As a simple way of determining your range of being at risk, the Heart and Stroke Foundation recommends measuring your waistline. A male or female person of African descent with a waistline that is within 8 cm (3 inches) of, or greater than, the cutoff of 102 cm or 40 inches for males and 88 cm or 35 inches for females should consult his or her family doctor as a step to beginning a lifestyle change toward improving health. If you are of South Asian descent then the waistline figures for males and females respectively are 90 cm or 35 inches and 80 cm or 32 inches.
A person does not have to even be significantly at risk to begin to take these matters seriously. If there is a history of these conditions in your family, even if you are not imminently at risk, it just makes sense to err on the side of caution.

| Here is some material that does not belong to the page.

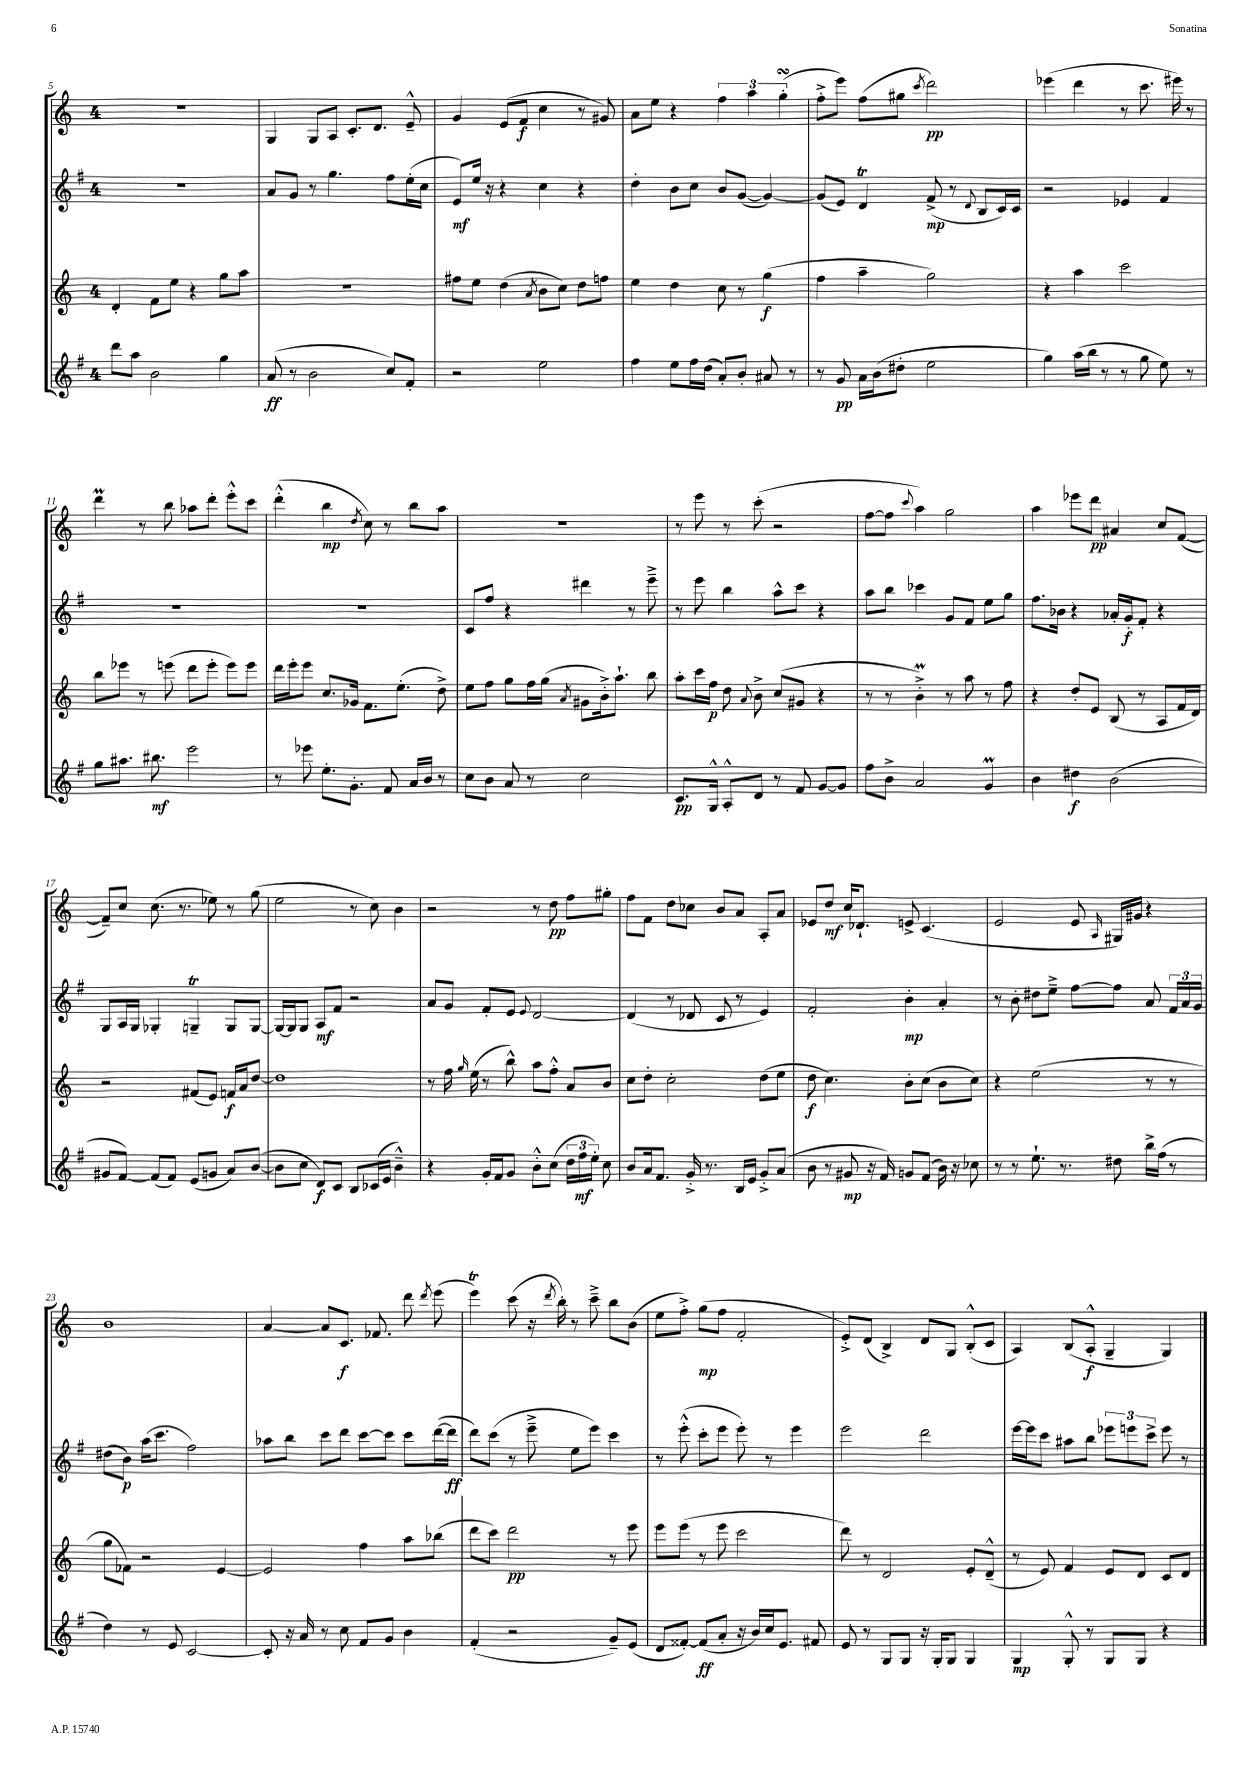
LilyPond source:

Lasting lifestyle changes begin with small steps. For instance, I know a woman who has decided at long last to give up her habit of eating cookies. This was a person whose fondness for sweets was only a small concern to her. Yet, she decided not to let it go any further. Her method for letting go of the cookie habit, she has said, was to first understand that having the first cookie was as troublesome as having the fifth. So she put aside the first cookie. She has also put in place alternative snacks so that when the craving for the cookies comes, she has a ready substitute at hand. She has replaced cookies with celery. Remarkably, with just this one small change she has been able to lose two kilograms within the space of two months. She also pointed out that she hasn’t given up eating cookies, but that she has put off having any just for today. Maintaining this practice only on a day-by-day basis makes the strategy doable for we need to know that we can adopt these changes and still enjoy each day.
A note on hearts and flowers…
They were out in their legions again last Valentine’s Day Monday, men of all descriptions cradling carefully wrapped bouquets of flowers of various sizes. The 6:30 p.m. rush hour lineups at Toronto flower shops and floral departments of supermarkets looked more like the hour before closing time on a holiday weekend at the LCBO.